- [What the task requires]:
Extend the thread about Drill's pull parsing and Daffodil's event callbacks, picking up right after its last line.

- [Passage shown]:

*****

Drill expects pull parsing? Daffodil is event callbacks style

2023-10-11 Thread Mike Beckerle
Daffodil parsing generates event callbacks to an InfosetOutputter, which is
analogous to a SAX event handler.

Drill is expecting an iterator style of calling next() to advance through
the input, i.e., Drill has the control thread and expects to do pull
parsing. At least from the code I studied in the format-xml contrib.

Is there any alternative? Before I dig into creating another one of these
co-routine-style control inversions (which have proven to be problematic
for performance.


Re: Drill expects pull parsing? Daffodil is event callbacks style

2023-10-11 Thread Paul Rogers
Mike,

This is a complex question and has two answers.

First, the standard enhanced vector framework (EVF) used by most readers
assumes a "pull" model: read each record. This is where the next() comes
in: readers just implement this to read the next record. But, the code
under EVF works with a push model: the readers write to vectors, and signal
the next record. EVF translates the lower-level push model to the
higher-level, easier-to-use pull model. The best example of this is the
JSON reader which uses Jackson to parse JSON and responds to the
corresponding events.

You can thus take over the task of filling a batch of records. I'd have to
poke around the code to refresh my memory. Or, you can take a look at the
(quite complex) JSON parser, or the EVF itself to see what it does. There
are many unit tests that show this at various levels of abstraction.

Basically, you have to:

* Start a batch
* Ask if you can start the next record (which might be declined if the
batch is full)
* Write each field. For complex fields, such as records, recursively do the
start/end record work.
* Mark the record as complete.

You should be able to map event handlers to EVF actions as a result. Even
though DFDL wants to "drive", it still has to give up control once the
batch is full. EVF will then handle the (surprisingly complex) task of
finishing up the batch and returning it as the output of the Scan operator.

- Paul

On Wed, Oct 11, 2023 at 6:30 PM Mike Beckerle  wrote:

> Daffodil parsing generates event callbacks to an InfosetOutputter, which is
> analogous to a SAX event handler.
>
> Drill is expecting an iterator style of calling next() to advance through
> the input, i.e., Drill has the control thread and expects to do pull
> parsing. At least from the code I studied in the format-xml contrib.
>
> Is there any alternative? Before I dig into creating another one of these
> co-routine-style control inversions (which have proven to be problematic
> for performance.

*****

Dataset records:
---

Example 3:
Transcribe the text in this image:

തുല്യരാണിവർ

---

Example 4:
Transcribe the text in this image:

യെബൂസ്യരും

*****

- [The answer]:
>


Re: Drill expects pull parsing? Daffodil is event callbacks style

2023-10-12 Thread Charles Givre
Mike, 
I'll add to Paul's comments.  While Drill is expecting an iterator style 
reader, that iterator pattern really only applies to batches.  This concept 
took me a while to wrap my head around, but in any of the batch reader classes, 
it's important to remember that the next() method is really applying to the 
batch of records and not the data source itself.  In other words, it isn't a 
line iterator.  What that means in practice is that you can do whatever you 
want in the next method until the batch is full.
I hope this helps somewhat and doesn't add to the confusion.
Best,
-- C


> On Oct 12, 2023, at 12:13 AM, Paul Rogers  wrote:
> 
> Mike,
> 
> This is a complex question and has two answers.
> 
> First, the standard enhanced vector framework (EVF) used by most readers
> assumes a "pull" model: read each record. This is where the next() comes
> in: readers just implement this to read the next record. But, the code
> under EVF works with a push model: the readers write to vectors, and signal
> the next record. EVF translates the lower-level push model to the
> higher-level, easier-to-use pull model. The best example of this is the
> JSON reader which uses Jackson to parse JSON and responds to the
> corresponding events.
> 
> You can thus take over the task of filling a batch of records. I'd have to
> poke around the code to refresh my memory. Or, you can take a look at the
> (quite complex) JSON parser, or the EVF itself to see what it does. There
> are many unit tests that show this at various levels of abstraction.
> 
> Basically, you have to:
> 
> * Start a batch
> * Ask if you can start the next record (which might be declined if the
> batch is full)
> * Write each field. For complex fields, such as records, recursively do the
> start/end record work.
> * Mark the record as complete.
> 
> You should be able to map event handlers to EVF actions as a result. Even
> though DFDL wants to "drive", it still has to give up control once the
> batch is full. EVF will then handle the (surprisingly complex) task of
> finishing up the batch and returning it as the output of the Scan operator.
> 
> - Paul
> 
> On Wed, Oct 11, 2023 at 6:30 PM Mike Beckerle  wrote:
> 
>> Daffodil parsing generates event callbacks to an InfosetOutputter, which is
>> analogous to a SAX event handler.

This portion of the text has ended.